Officials Confirm First West Nile Virus Case in Bergen County

County officials urge residents to take precautions against mosquito-borne virus.

An 80-year-old man has become the first case of West Nile Virus reported in Bergen County, officials said Friday.

The resident is recovering from the mosquito-borne virus at a rehabilitation center, according to a statement from the county executive’s office.

“Residents of Bergen County are urged to take precautions against mosquito bites,” the statement said. “The Bergen County Mosquito Control Division has been conducting larvicide applications around the county on a regular basis in response to West Nile Virus surveillance results.”

Bergen County officials published a list of precautions online, including using insect repellent and removing standing water where mosquitoes can breed.

The recent spread of West Nile Virus has reached its highest levels since 1999, when the virus was first detected in the United States, the state health department said Thursday.

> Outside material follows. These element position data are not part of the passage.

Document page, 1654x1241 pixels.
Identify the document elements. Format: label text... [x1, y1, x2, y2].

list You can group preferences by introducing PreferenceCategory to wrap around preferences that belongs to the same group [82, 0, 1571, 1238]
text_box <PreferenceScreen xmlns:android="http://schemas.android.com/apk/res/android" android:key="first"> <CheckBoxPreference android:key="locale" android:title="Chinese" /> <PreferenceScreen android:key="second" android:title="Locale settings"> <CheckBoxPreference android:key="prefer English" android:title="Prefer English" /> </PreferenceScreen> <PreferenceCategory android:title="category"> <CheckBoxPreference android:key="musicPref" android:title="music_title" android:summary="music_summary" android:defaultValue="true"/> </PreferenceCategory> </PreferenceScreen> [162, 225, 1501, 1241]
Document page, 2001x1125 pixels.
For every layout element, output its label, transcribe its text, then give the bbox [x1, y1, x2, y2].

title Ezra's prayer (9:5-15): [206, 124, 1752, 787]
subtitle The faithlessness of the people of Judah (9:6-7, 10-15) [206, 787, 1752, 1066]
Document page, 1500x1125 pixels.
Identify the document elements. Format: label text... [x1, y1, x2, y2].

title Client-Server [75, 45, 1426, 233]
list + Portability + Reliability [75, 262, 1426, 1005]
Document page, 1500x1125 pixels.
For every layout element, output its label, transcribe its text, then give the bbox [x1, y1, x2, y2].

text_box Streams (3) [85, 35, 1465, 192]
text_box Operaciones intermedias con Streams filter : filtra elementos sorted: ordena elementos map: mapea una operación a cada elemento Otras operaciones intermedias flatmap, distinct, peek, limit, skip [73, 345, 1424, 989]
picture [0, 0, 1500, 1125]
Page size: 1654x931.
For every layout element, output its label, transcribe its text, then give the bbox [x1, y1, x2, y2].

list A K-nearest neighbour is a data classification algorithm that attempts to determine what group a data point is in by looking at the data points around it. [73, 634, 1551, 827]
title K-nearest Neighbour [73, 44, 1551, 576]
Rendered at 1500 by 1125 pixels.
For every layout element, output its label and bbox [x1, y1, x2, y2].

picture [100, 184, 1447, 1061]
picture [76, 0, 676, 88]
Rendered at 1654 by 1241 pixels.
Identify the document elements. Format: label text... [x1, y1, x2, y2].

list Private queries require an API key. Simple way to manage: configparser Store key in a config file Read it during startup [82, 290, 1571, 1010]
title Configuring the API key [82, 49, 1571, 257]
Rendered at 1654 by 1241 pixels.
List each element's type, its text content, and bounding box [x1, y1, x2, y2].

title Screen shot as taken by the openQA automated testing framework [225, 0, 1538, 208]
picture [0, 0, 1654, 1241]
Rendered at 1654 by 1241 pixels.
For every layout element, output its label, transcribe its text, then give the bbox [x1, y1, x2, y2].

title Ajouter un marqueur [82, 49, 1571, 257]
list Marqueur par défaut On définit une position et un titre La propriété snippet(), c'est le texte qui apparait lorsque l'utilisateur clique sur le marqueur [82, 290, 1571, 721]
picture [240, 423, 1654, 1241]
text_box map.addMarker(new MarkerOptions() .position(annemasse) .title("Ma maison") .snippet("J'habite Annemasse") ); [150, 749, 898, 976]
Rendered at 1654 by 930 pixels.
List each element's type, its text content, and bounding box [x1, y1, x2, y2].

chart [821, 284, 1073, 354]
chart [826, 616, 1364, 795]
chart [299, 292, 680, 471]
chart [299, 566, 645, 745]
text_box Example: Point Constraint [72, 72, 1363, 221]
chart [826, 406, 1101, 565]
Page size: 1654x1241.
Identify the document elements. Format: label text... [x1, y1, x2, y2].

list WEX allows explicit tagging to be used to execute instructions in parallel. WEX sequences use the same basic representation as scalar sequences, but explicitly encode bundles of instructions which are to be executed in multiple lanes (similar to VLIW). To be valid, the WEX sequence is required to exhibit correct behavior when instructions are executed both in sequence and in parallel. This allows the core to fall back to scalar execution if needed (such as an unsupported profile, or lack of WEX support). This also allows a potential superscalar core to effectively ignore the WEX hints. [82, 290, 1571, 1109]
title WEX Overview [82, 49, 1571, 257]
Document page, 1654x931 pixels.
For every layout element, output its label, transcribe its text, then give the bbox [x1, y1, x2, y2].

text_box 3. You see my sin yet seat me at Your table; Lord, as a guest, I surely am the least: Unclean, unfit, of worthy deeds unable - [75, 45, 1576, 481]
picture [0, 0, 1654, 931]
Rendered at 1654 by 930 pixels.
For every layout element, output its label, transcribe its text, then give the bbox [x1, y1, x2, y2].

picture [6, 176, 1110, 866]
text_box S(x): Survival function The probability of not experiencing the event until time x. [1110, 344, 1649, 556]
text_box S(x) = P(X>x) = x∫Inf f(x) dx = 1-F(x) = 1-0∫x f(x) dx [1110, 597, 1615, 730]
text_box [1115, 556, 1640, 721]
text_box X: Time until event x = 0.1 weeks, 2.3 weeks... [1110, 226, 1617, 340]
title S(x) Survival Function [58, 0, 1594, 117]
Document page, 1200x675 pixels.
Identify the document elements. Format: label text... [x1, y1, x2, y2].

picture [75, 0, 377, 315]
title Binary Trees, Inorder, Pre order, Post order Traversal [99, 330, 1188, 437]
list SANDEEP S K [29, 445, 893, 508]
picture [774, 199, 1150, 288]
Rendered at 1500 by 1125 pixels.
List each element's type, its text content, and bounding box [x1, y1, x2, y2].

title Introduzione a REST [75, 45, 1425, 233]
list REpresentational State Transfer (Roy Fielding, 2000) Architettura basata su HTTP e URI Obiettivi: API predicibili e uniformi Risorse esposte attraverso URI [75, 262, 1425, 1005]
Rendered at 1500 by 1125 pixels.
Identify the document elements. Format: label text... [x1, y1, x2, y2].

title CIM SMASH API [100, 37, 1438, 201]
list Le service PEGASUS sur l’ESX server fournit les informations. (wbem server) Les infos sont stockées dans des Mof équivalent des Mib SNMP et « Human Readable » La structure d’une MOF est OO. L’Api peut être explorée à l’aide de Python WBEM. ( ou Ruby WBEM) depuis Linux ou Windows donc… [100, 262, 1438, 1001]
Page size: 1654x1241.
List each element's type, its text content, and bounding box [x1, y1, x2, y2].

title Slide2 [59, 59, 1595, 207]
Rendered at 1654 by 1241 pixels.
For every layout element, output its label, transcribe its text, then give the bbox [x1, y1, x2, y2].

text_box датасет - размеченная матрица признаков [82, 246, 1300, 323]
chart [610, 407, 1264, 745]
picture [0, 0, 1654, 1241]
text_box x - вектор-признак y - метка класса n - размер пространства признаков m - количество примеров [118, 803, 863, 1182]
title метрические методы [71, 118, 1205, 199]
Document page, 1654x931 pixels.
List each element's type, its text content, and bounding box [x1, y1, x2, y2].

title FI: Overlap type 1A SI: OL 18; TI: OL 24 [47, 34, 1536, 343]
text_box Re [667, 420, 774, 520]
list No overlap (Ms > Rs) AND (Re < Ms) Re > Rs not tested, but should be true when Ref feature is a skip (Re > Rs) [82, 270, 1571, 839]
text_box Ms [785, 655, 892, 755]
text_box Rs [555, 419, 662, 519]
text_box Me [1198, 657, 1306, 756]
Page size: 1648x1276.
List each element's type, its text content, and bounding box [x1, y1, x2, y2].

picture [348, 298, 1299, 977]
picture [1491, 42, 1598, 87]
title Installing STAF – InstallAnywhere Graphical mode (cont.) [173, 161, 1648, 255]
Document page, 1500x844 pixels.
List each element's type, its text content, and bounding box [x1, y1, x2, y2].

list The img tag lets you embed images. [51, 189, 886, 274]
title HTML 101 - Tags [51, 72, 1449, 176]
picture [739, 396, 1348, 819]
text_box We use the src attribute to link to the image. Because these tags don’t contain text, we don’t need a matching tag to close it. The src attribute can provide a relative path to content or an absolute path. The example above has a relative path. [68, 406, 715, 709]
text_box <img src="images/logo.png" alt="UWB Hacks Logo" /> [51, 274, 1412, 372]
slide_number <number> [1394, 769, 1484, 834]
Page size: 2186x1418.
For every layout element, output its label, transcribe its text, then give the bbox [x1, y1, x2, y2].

In New Jersey, officials have confirmed eight total cases this year in Bergen, Essex, Hudson, Mercer, Middlesex, Monmouth and Ocean counties.

Nationally, most of the more than 1,500 cases have been confirmed in Texas, Louisiana, Mississippi, Michigan, Oklahoma and South Dakota, state officials said.

"West Nile Virus cases tend to increase in late summer and fall and residents should take steps to prevent mosquito bites,” state Department of Health Commissioner Mary E. O’Dowd said in a statement. “Residents should protect themselves by using repellent, wearing long sleeves and pants and avoiding the outdoors during dawn and dusk when mosquitoes are most active."

Most people infected with the virus show no symptoms, according to health officials. Although some people will have mild to moderate symptoms including fever, headache, rash, fatigue, nausea, vomiting and swollen lymph nodes.

More information on the virus is available online from the New Jersey Department of Health and the Centers for Disease Control and Prevention.

Ulises September 03, 2012 at 03:20 AM
My brother-in-law, special forces military officer, told me in the early nineties, when in training he was given an Avon product to put on for mosquitoes. If it may help, like Off, and btw, I've bitten on Off, why not try it. Donna, I was just telling my wife I've always wonder what the name of that Avon product was, of course she said, "I knew that". Anyway, thank you, where can I buy it - the squitoes love me.
Donna Colucci September 03, 2012 at 01:27 PM
Avon.com? I rarely get bit. My daughter hardly gets bit...but you must have fast blood! They can hear it, LOL Happy Labor Day of Love!
Deleted because of harassment September 03, 2012 at 03:49 PM
FDA on repellants that WORK: http://www.cdc.gov/ncidod/dvbid/westnile/RepellentUpdates.htm Skin-so-soft does not, and does not contain any of the known, tested ingredients that repell mosquitos and other biting insects. There are people that swear by all sorts of folk remedies, includiing pennies in a plastic bag, garlic, and beer, but when you are combating a potentially deadly disease, you might want to rely on science and not stuff someone read on the internet or word of mouth from a company that makes bubble bath (which is what SSS is).
Andy Schmidt September 04, 2012 at 12:35 PM
Correct - people apply SSS and report that they had no bites. What, of course, they don't know is whether that person WOULD have been bitten at all on that particular day - even without the SSS. Typical anecdotal evidence - which was harmless as long as it's "just" a moscito bite, but NOW the stakes are higher. The SSS myth has been out there for decades (I originally heard it from fellow divers traveling to warm climates long before there was an Internet), it's amazing how peopel cling to those stories long after they have been disproven.